*Excerpt provided*:

======

- Born: June 7, 1923 Akashi, Hyōgo Prefecture, Japan
- Died: January 13, 2015 (aged 91) Yokohama, Kanagawa Prefecture, Japan
- Other name: Emi Kinuko (江見絹子)
- Occupations: painter, visual artist
- Years active: 1949–2010
- Movement: Abstract expressionism, Informalism, Color field
- Children: Anna Ogino

= Kinuko Emi =

Japanese painter

Kinuko Emi (江見絹子, Emi Kinuko; born Ogino Kinuko, 荻野絹子, on June 7, 1923, died on January 13, 2015) was a Japanese painter. Emi is best known for her abstract painting in bold colors featuring the motif of four classical elements (fire, air, water, and earth). At the 31st Venice Biennale in 1962, Emi's work was exhibited in the Japan Pavilion alongside that of four male artists, making her the first Japanese woman artist to be shown at the country's Pavilion. She had retrospective exhibitions at the Yokohama Civic Art Gallery in 1996, the Museum of Modern Art, Kamakura in 2004 and Himeji City Museum of Art in 2010. Emi's works are in the collection of the National Museum of Art, Osaka, the Museum of Contemporary Art Tokyo, the Museum of Modern Art, Kamakura & Hayama, Yokohama Museum of Art, and Takamatsu Art Museum, among others. Emi's daughter, Anna Ogino, is an Akutagawa Prize-winning novelist and emeritus professor of French literature at Keio University, Tokyo, who serves as the custodian of her mother's works and legacy.

== Biography ==

=== Early life and education (1923–1950) ===
Emi was born on June 7, 1923, in Akashi, Hyōgo Prefecture. Emi graduated from Hyogo Prefectural Kakogawa Women's Higher School (兵庫県立加古川高等女学校) in 1940. She was a member of the painting club at the school. From 1941 to 1943, Emi studied under Hiroshi Ikawa (伊川寛), a Western-style oil painter who later became a member of the Second Era Society (Niki-kai; 二紀会), and from 1945 to 1949, she studied at the Kobe Municipal Western Painting Institute (神戸市立洋画研究所). At the time, Western-style painting was not considered a woman's career and Emi's father strongly opposed his daughter's decision to pursue oil painting after graduation. From 1948 to 1950, Emi worked as a drawing teacher at Kobe Municipal Ota Junior High School (神戸市立太田中学校).

======

*Provided material*:
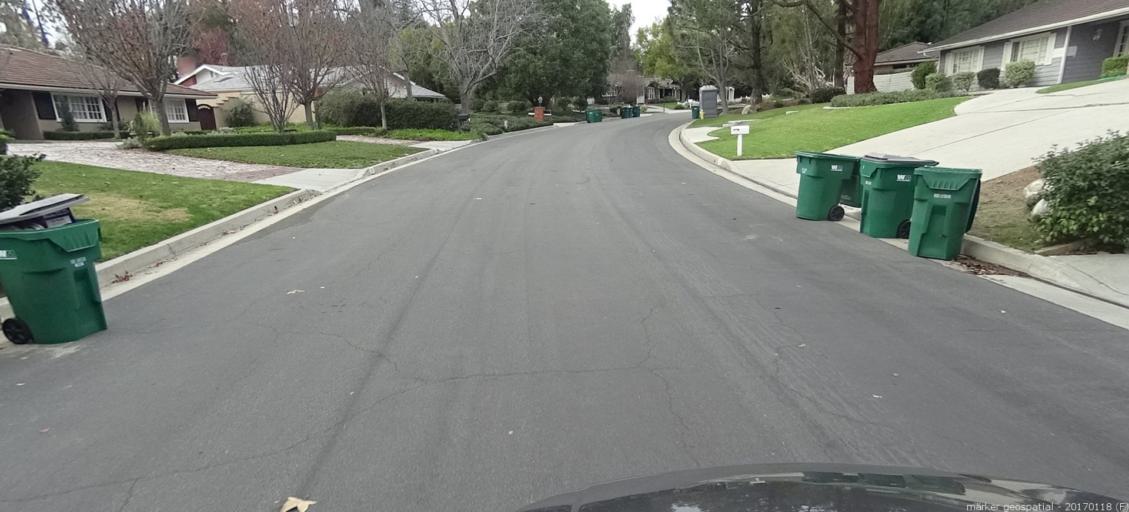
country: US
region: California
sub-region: Orange County
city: North Tustin
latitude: 33.7522
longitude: -117.7803
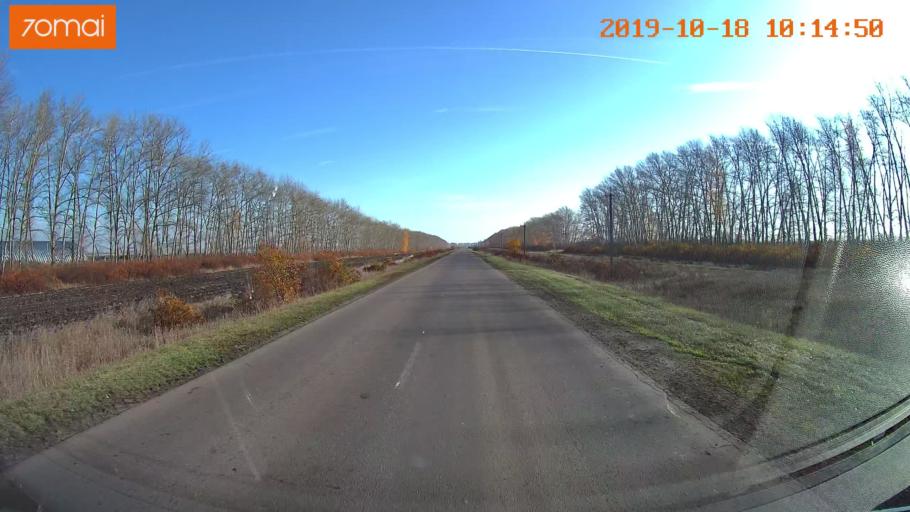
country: RU
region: Tula
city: Kurkino
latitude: 53.4061
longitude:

======

*Required tasks*:
1. List every museum that the Kinuko Emi article names as holding her works in its collection.
2. Turn the paragraph of the Kinuko Emi article that opens "Emi was born on June 7, 1923" into a short bulleted list that keeps its main facts.
3. Carry on the Kinuko Emi article from the point where it ends.

*Task-by-task answers*:
1.
- National Museum of Art, Osaka
- Museum of Contemporary Art Tokyo
- Museum of Modern Art, Kamakura & Hayama
- Yokohama Museum of Art
- Takamatsu Art Museum

2.
- Born June 7, 1923, in Akashi, Hyōgo Prefecture
- Graduated in 1940 from Hyogo Prefectural Kakogawa Women's Higher School, where she belonged to the painting club
- Studied from 1941 to 1943 under Hiroshi Ikawa, a Western-style oil painter who later joined the Second Era Society (Niki-kai)
- Studied from 1945 to 1949 at the Kobe Municipal Western Painting Institute
- Pursued oil painting despite strong opposition from her father, since Western-style painting was not then considered a woman's career
- Taught drawing from 1948 to 1950 at Kobe Municipal Ota Junior High School

3.
=== Early career (1950–1953) ===
In her early career, Emi actively exhibited her works at the annual juried salon hosted by the Kōdō Bijutsu Association (行動美術協会; literally "Action Art Society"). With her figurative female nudes, she quickly moved up the membership ladder of Kōdō Bijutsu. In 1948, after her work was accepted for the first time at Kōdō's 4th exhibition, she moved from Kobe to Yokohama. From 1950 onward, her works were regularly accepted to Kōdō's annual exhibitions; she was awarded the Encouragement Prize (奨励賞) at the 5th exhibition in 1950, followed by the Newcomer's Prize (新人賞) at the 6th exhibition in 1951. At the 7th exhibition in 1952, Emi exhibited Crowd (2) (むれ(2)) that depicted a group of figurative nude women in dark colours, and won the highest prize, Kōdō Bijutsu Prize (行動美術賞). In 1953, with these achievements, Emi was made Kōdō's first woman member at the 8th exhibition, where she exhibited another female nude, Three Standing Women (三立婦). Meanwhile, in 1952, her work was accepted to the annual salon of the Women Artists Association (Joryū Gaka Kyōkai; 女流画家協会), which led to her membership in the association.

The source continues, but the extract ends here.